La nostalgie de la vie « naturelle » des origines se manifeste dans ces ruptures rituelles avec le monde « civilisé » où « la fête est vécue comme le retour vers un monde sauvage, chaotique sinon primordial » (ibid.). C’est donc une sorte de retour à l’Âge d’or du temps mythique de Saturne (voir ci-dessus) que symbolise la fête des Saturnales (Saturnalia), célébrée lors de la clôture de l’année à partir du 17 décembre (l’année romaine primitive comptait dix mois, décembre - de decem, dix - étant donc le dernier), lorsque le grain stocké depuis la moisson était livré à la consommation. « On fêtait alors la levée d’un tabou frappant la nouvelle récolte. Des rites d’égalisation sociale, dans lesquels les maîtres servaient un banquet à leurs esclaves et le partageaient ensuite avec eux, marquaient dans chaque foyer une suspension du temps et des règles hiérarchiques. » (ibid.) - voir l’allusion de Sénèque à ce rite ancestral dans sa lettre sur les esclaves.

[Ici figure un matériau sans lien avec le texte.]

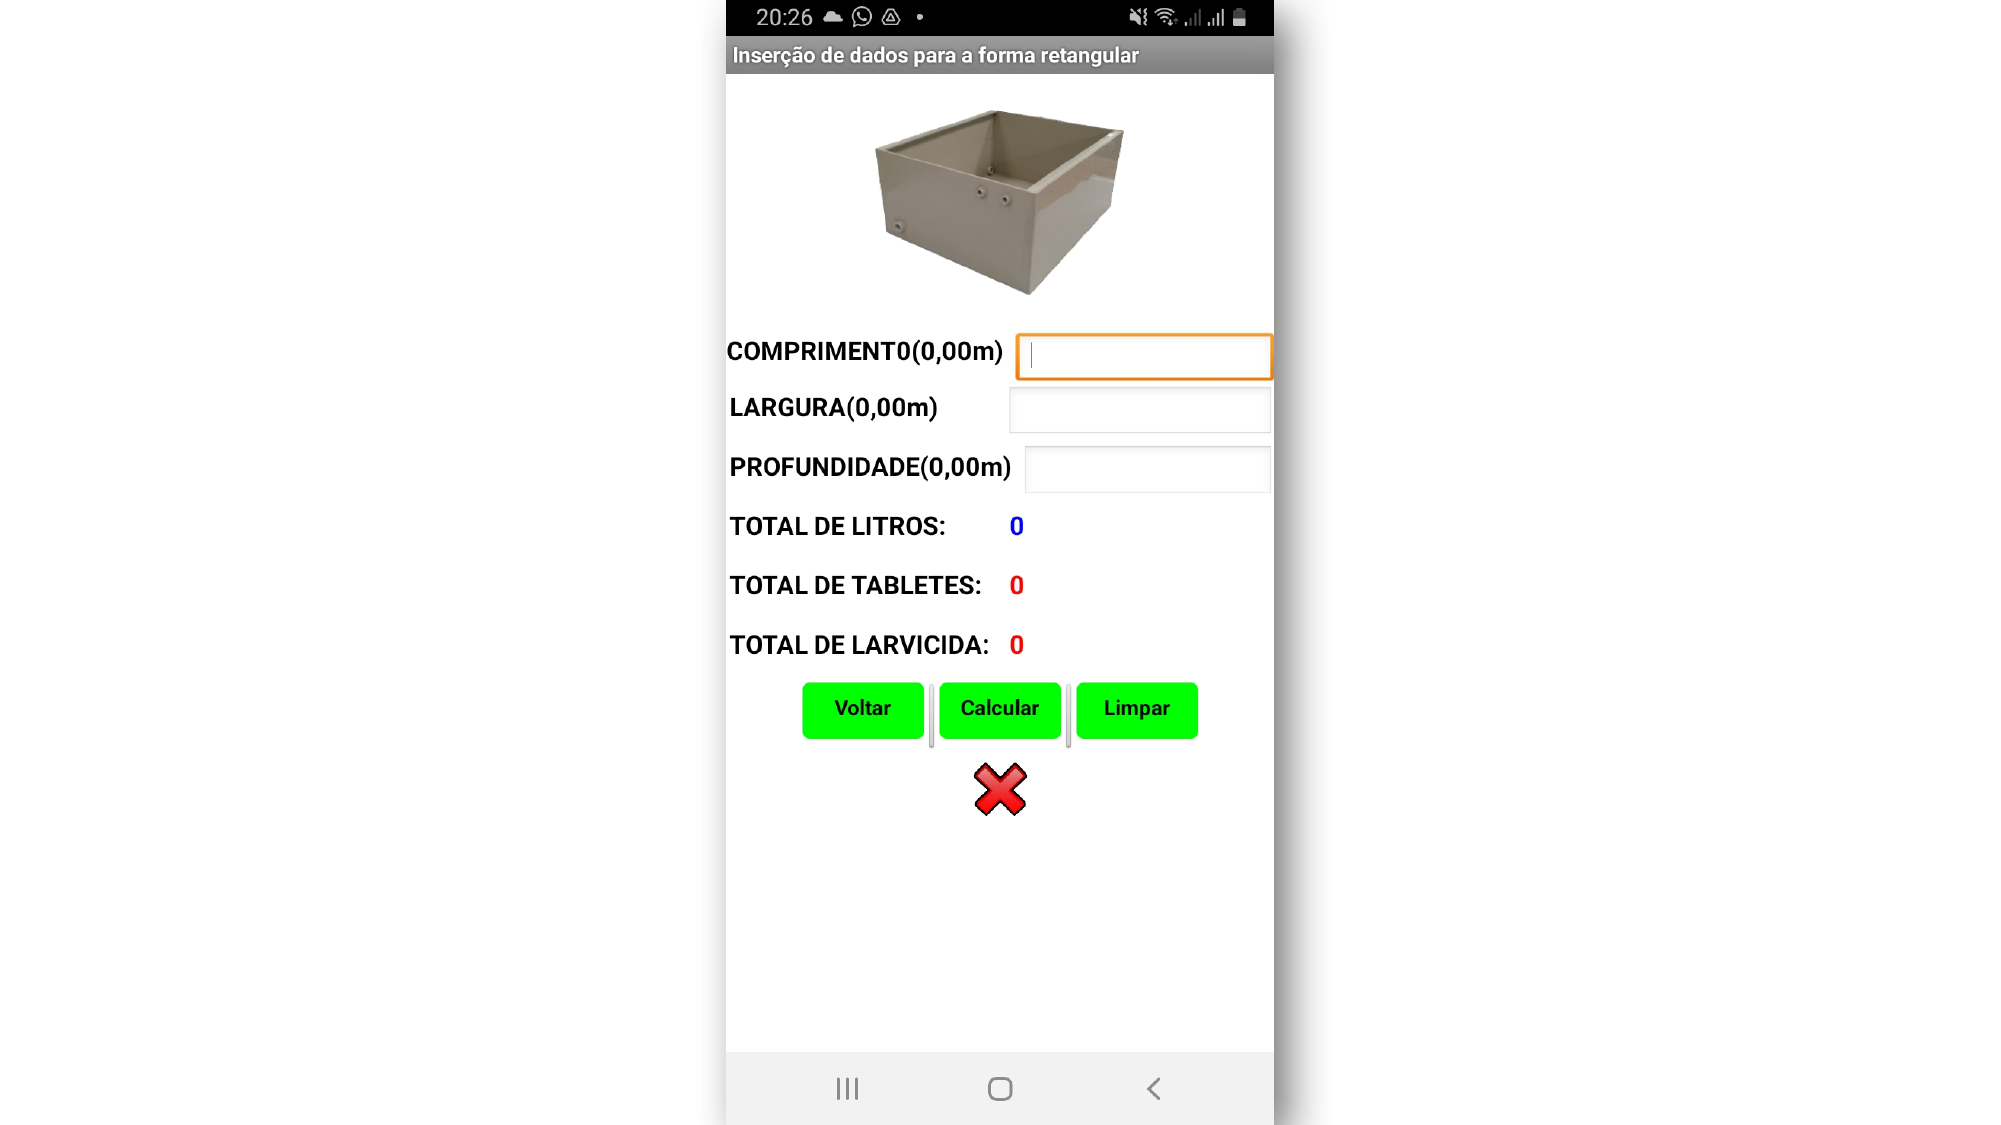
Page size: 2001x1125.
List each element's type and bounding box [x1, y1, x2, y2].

Pour un temps limité s’instaurait un état de totale liberté et d’égalité, à l’image du royaume de Saturne : « Non seulement les esclaves étaient servis par leurs maîtres, mais ils portaient leurs habits et des masques ; ils buvaient et jouaient ensemble aux dés. » (ibid.) Dans les garnisons, les légionnaires romains tiraient alors au sort un roi des Saturnales parmi les condamnés : paré des insignes royaux, il conduisait un important cortège pour aller se livrer en ville à toutes sortes de débordements orgiaques, autorisés par un « don spécial » de Saturne dont ce roi éphémère était l’incarnation terrestre. Après quelques jours de débauches collectives, le Saturne de la fête était mis à mort et tout rentrait dans l’ordre !

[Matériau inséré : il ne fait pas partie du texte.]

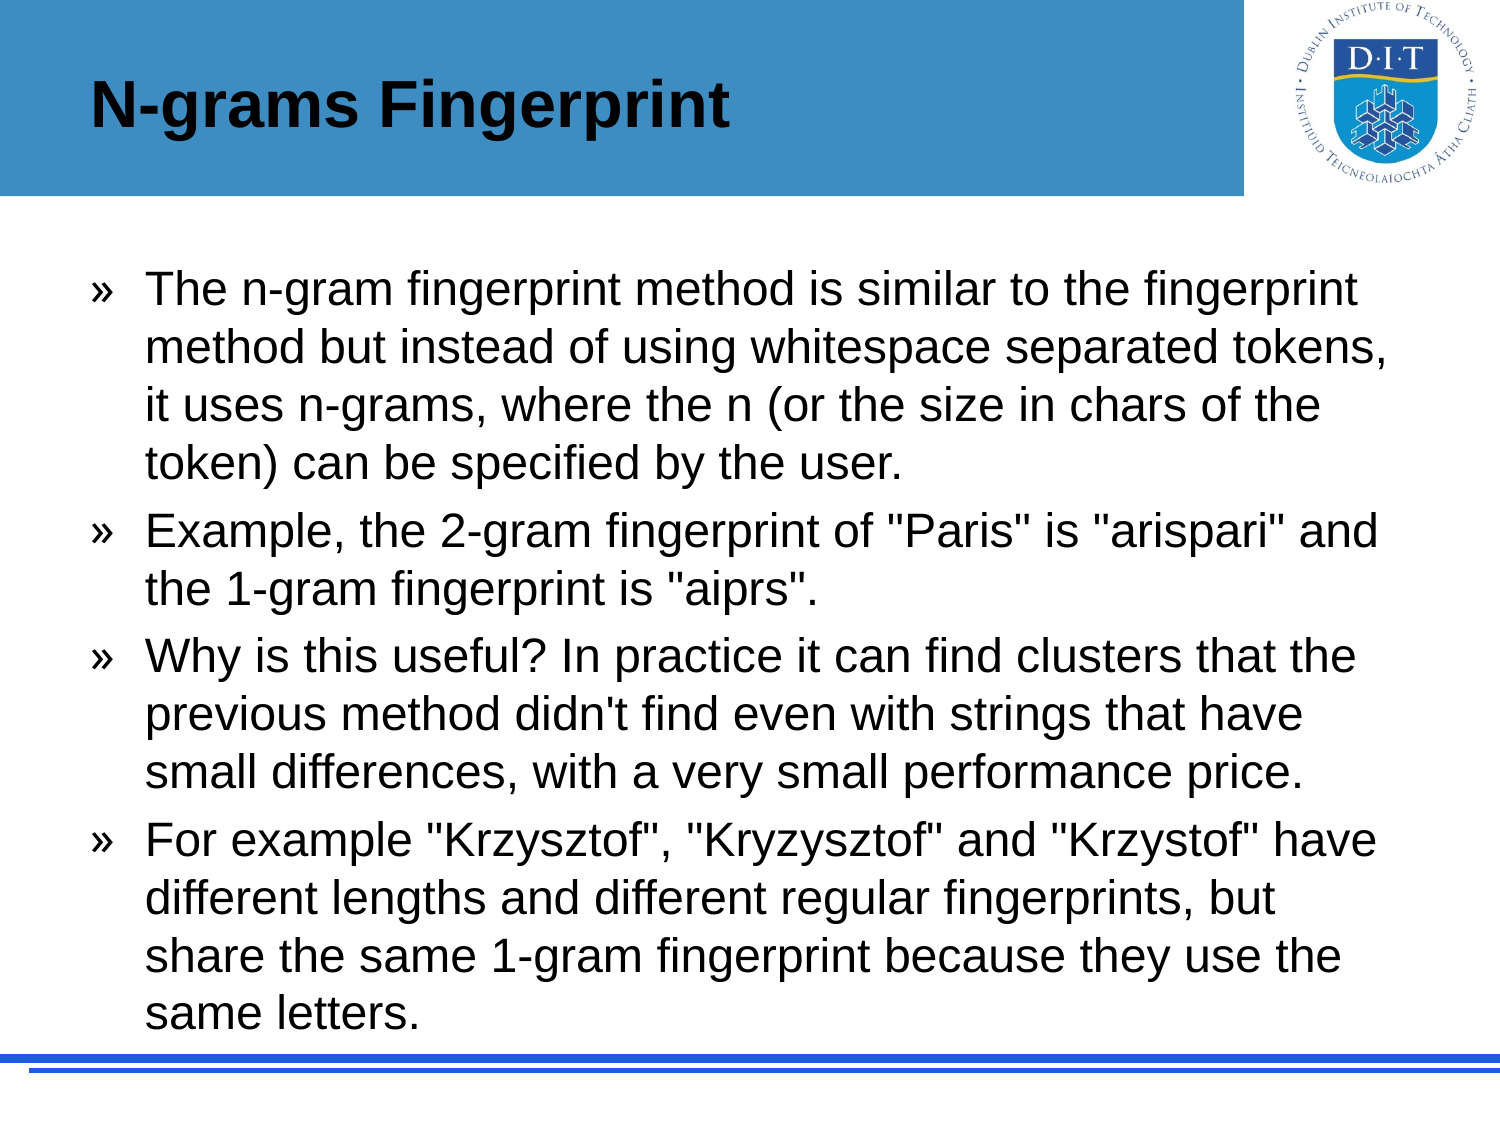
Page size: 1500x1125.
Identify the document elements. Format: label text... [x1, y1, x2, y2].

picture [1293, 0, 1478, 185]
title N-grams Fingerprint [74, 18, 1105, 182]
list The n-gram fingerprint method is similar to the fingerprint method but instead of using whitespace separated tokens, it uses n-grams, where the n (or the size in chars of the token) can be specified by the user. Example, the 2-gram fingerprint of "Paris" is "arispari" and the 1-gram fingerprint is "aiprs". Why is this useful? In practice it can find clusters that the previous method didn't find even with strings that have small differences, with a very small performance price. For example "Krzysztof", "Kryzysztof" and "Krzystof" have different lengths and different regular fingerprints, but share the same 1-gram fingerprint because they use the same letters. [74, 249, 1426, 1051]
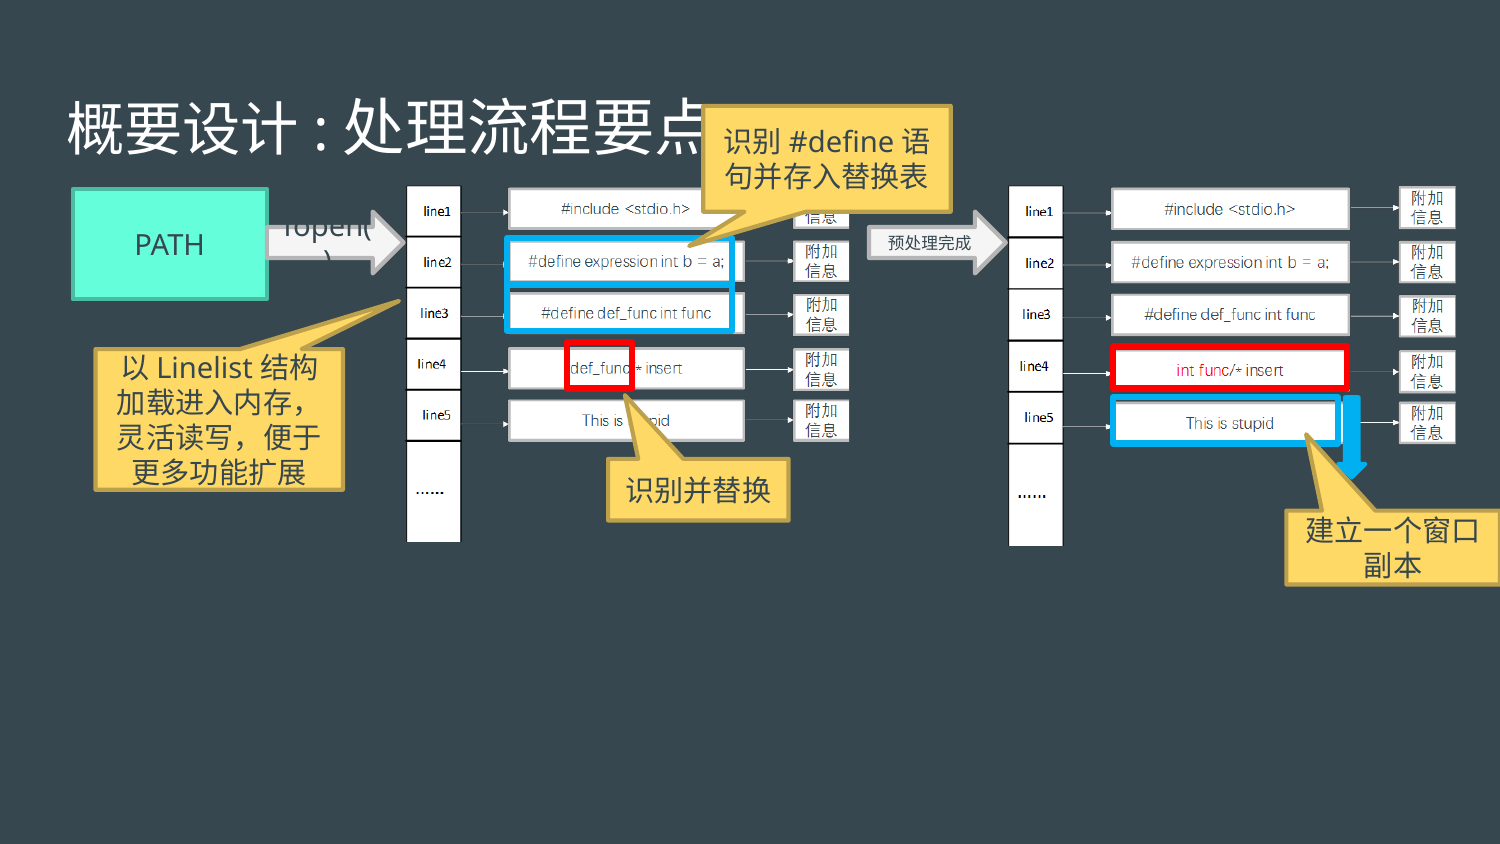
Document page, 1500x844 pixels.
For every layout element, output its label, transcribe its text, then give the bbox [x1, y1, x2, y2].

Par la suite, ce rituel, que l’on a pu rapprocher de l’Akitù (le Nouvel An babylonien), où l’on intronisait un roi de substitution, pendant que les esclaves devenaient provisoirement les maîtres, va se fondre avec les mascarades des calendes de janvier qui se répandront dans tout l’Empire romain à partir du IIIe siècle après J.-C. pour donner notre fête de Carnaval, de l’Épiphanie au mercredi des Cendres. On retrouve ainsi dans les festivités de Carnaval (de l’italien carnevale, « mardi gras », lui-même issu du latin médiéval carnelevare, « ôter la viande ») bien des aspects des Saturnales, entre autres la tradition du mannequin grotesque, Sa Majesté Carnaval, que l’on brûle le jour des Cendres. Quant aux masques, ils deviennent ici les signes tangibles d’un état « idéal », d’un bonheur impossible à atteindre dans les normes ordinaires imposées par la vie sociale.